UK’s BBB Ramps Up Asset-Based SMB Financing In Brexit Prep

The British Business Bank (BBB) has announced a $40 million commitment to provide U.K. small- and medium-sized businesses (SMBs) working capital loans in an effort to prepare them for Brexit.

According to news from City A.M. on Monday (Dec. 4), the BBB’s commercial unit, British Business Investments (BBI), committed the funds for asset-backed business lending, with an eye on ensuring SMBs are able to shore up financing in anticipation of Brexit. The BBI said it would provide the funds to borrows via Independent Growth Finance.

Brexit has already impacted U.K. small businesses’ ability to access financing after the European Investment Fund (EIF) halted commitments to U.K. investment funds following the Brexit vote, the publication explained. Reports in August in Business Matters said the EIF and the European Investment Bank contributed to a $900 million decline in small business lending in July alone.

At the time, Federation of Small Businesses National Chairman Mike Cherry said the decline signaled “lower investment intentions and confidence levels.”

The BBB has been working to fill that small business finance gap and said that the new commitment will provide “much-needed working capital finance to fast-growing SMEs.”
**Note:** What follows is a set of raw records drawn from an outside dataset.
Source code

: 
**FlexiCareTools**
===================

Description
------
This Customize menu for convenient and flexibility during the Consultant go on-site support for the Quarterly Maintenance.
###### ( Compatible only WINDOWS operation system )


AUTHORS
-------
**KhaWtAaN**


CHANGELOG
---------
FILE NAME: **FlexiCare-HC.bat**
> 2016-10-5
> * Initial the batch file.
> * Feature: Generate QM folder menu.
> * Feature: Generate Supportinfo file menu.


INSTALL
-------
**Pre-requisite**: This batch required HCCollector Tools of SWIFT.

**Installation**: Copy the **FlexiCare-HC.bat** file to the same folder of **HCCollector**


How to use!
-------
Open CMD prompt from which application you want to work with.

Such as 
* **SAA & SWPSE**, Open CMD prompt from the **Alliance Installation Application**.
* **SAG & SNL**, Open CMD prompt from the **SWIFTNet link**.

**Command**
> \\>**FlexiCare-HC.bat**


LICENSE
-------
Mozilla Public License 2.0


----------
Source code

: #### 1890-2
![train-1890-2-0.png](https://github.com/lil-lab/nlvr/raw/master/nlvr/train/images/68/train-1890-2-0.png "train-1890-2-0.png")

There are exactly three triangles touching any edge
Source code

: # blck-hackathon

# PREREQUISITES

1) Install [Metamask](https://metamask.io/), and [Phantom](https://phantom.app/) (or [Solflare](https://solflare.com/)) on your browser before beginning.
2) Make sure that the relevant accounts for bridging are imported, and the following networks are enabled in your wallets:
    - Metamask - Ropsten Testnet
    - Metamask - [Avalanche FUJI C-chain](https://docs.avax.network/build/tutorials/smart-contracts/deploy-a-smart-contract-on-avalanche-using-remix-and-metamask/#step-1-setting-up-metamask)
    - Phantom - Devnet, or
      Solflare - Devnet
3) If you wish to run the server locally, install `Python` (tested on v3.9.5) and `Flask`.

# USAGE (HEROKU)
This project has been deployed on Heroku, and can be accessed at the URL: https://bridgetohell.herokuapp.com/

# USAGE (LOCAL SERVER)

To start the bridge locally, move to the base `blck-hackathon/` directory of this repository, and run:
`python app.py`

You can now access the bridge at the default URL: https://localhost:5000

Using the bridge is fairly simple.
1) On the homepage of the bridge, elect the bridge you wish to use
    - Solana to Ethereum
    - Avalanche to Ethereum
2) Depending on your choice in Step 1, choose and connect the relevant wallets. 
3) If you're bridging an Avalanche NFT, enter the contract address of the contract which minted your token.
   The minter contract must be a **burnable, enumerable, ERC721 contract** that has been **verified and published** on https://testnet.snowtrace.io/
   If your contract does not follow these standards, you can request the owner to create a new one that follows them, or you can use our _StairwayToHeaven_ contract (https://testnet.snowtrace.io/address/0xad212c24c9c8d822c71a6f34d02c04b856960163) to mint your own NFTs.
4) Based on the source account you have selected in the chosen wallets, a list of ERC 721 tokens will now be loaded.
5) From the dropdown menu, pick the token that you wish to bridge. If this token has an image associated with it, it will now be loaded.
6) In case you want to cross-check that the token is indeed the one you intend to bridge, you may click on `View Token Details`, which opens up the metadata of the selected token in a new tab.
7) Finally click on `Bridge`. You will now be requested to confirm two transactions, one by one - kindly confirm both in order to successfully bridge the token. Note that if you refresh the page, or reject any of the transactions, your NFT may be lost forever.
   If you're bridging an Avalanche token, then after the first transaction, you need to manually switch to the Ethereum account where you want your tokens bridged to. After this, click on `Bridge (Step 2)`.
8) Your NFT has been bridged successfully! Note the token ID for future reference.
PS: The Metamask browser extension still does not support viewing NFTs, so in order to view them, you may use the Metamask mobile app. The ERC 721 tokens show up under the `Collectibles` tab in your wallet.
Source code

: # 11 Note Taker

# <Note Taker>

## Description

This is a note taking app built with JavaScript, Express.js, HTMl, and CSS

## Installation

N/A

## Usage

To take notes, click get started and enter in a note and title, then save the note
“For innovative smaller businesses, asset-based lending can be the key to unlocking rapid growth without losing control of their business,” the BBI’s Chief Executive Catherine Lewis La Torre said in a statement.

In another statement, IGF Chief Executive John Onslow spoke of the ongoing challenge small businesses face when seeking financing.

“Ten years on from the financial crisis, U.K. SMEs ares still struggling to access the finance they need to grow their businesses,” he said. “We think that we have only begun to scratch the surface in this form of finance. It has enormous growth potential.”

While the British Business Bank is focusing on working capital finance, the U.K. government has also turned to the nation’s top financial institutions to expand trade finance to SMBs and their suppliers in a similar move to help prepare those businesses for Brexit.